The Submission - Amy Waldman [48]
“Well,” she said, “why don’t you tell me a little about that friendship.” He looked warily at her. “Help us understand who this man is.”
“Right now I don’t entirely understand that myself,” he said, and she reached for her notebook. Could she use that? She would.
“Mo’s got a strong personality,” he said.
“Mo?”
“That’s what everyone calls him.”
Everyone but her. Mo didn’t have the ring—theological, historical, hysterical—of Mohammad.

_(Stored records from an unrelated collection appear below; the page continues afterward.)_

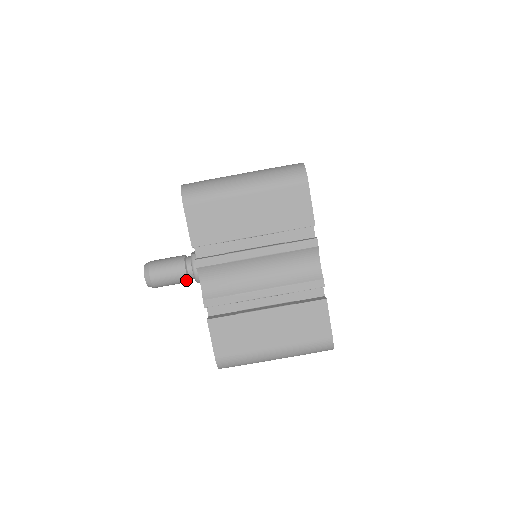
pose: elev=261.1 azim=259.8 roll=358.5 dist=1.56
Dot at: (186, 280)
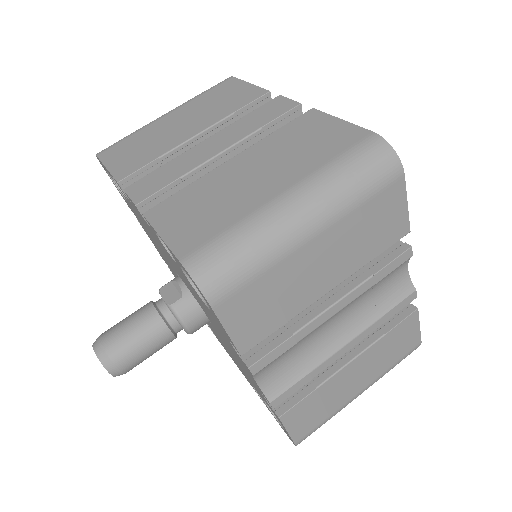
Dot at: occluded
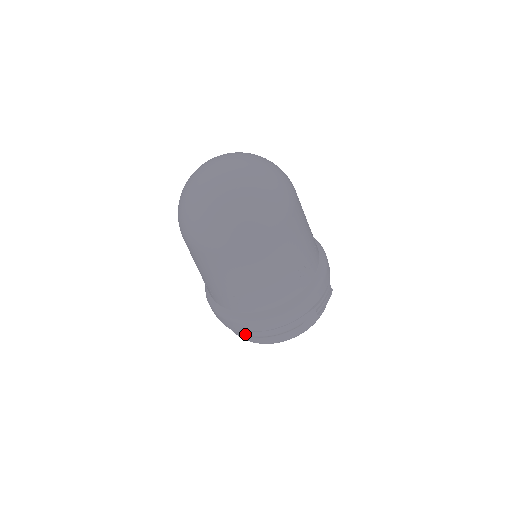
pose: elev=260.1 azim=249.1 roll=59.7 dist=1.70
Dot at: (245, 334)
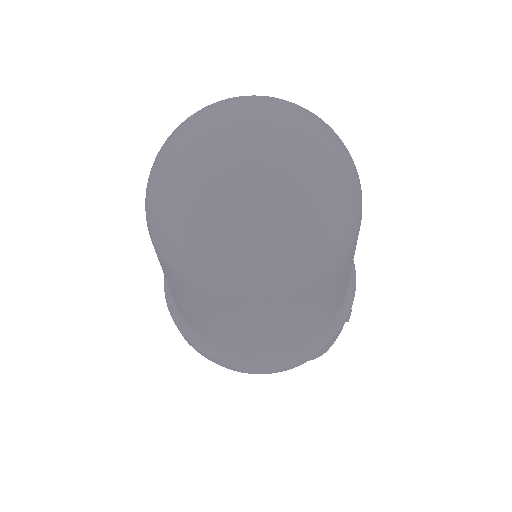
Dot at: occluded
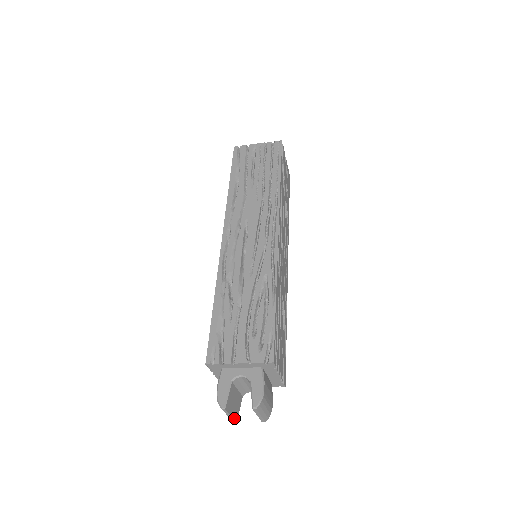
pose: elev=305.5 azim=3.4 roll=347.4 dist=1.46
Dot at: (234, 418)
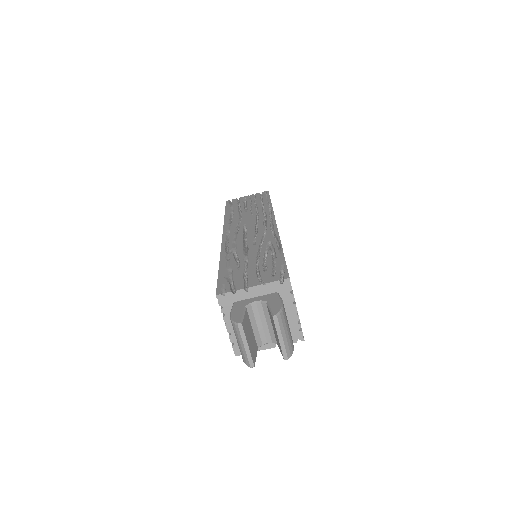
Dot at: (251, 356)
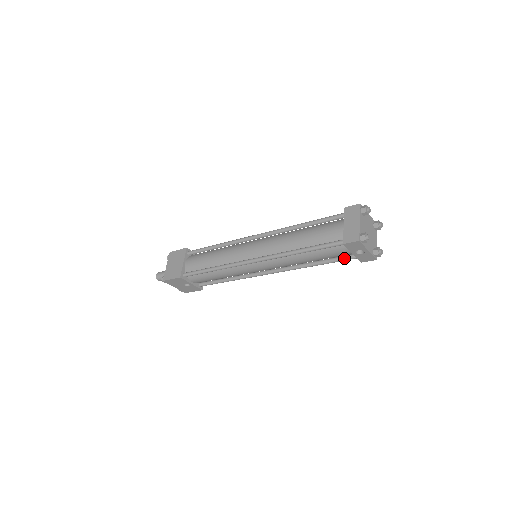
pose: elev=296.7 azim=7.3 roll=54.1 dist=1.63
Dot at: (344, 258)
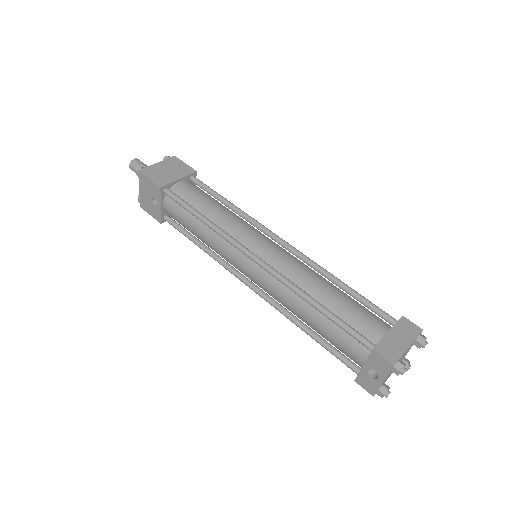
Dot at: (343, 358)
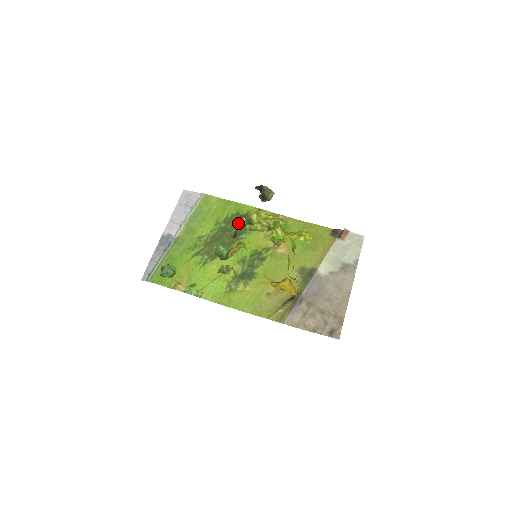
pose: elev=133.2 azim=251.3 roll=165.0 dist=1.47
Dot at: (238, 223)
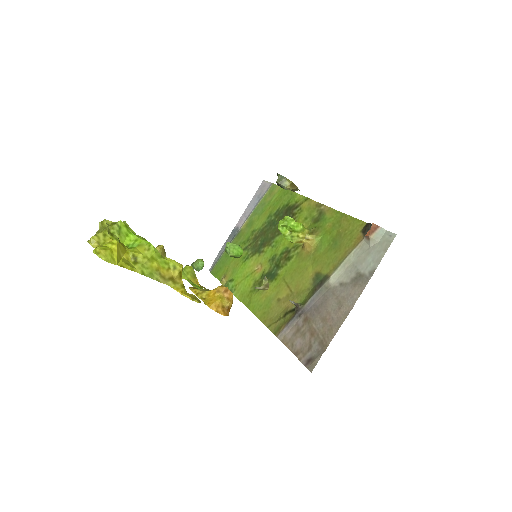
Dot at: occluded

“Look, I’m not pleased he didn’t bother to fill me in on this whole thing.” A good sound bite. “But as far as I can see, he won the competition fair and square.” Not so good. “There’s no argument for taking it away from him.”
“Is he religious?”
“Mo? Hardly.” Thomas chuckled at the thought. “He’s way more decadent than I am.” She underlined “decadent.”
“Decadent in what way?” she asked, as if they were sharing a joke.
“Normal,” he said, cocking his head to examine her from a different angle. “That’s the better word. Normal.”
“Like with girls? Drugs? Alcohol?”
“My point was, he isn’t religious,” Thomas said, the eyes now mistrustful slits. “He isn’t some crazy Muslim. And he’s fucking talented—make sure you print that.”
Somehow she was prompting Kroll to rally to Khan’s defense. She wanted his disappointment, Khan’s backstabbing, his compromising of a friendship and this all-American family. She wanted the wife, who she guessed would be happy to plumb those depths with her.
“So he never told you he was entering? Isn’t that a little odd—I mean, you’re planning to start a firm together, such good friends, right?” There was shrieking from the bedroom; she let it play out. “I would guess you collaborate on everything.”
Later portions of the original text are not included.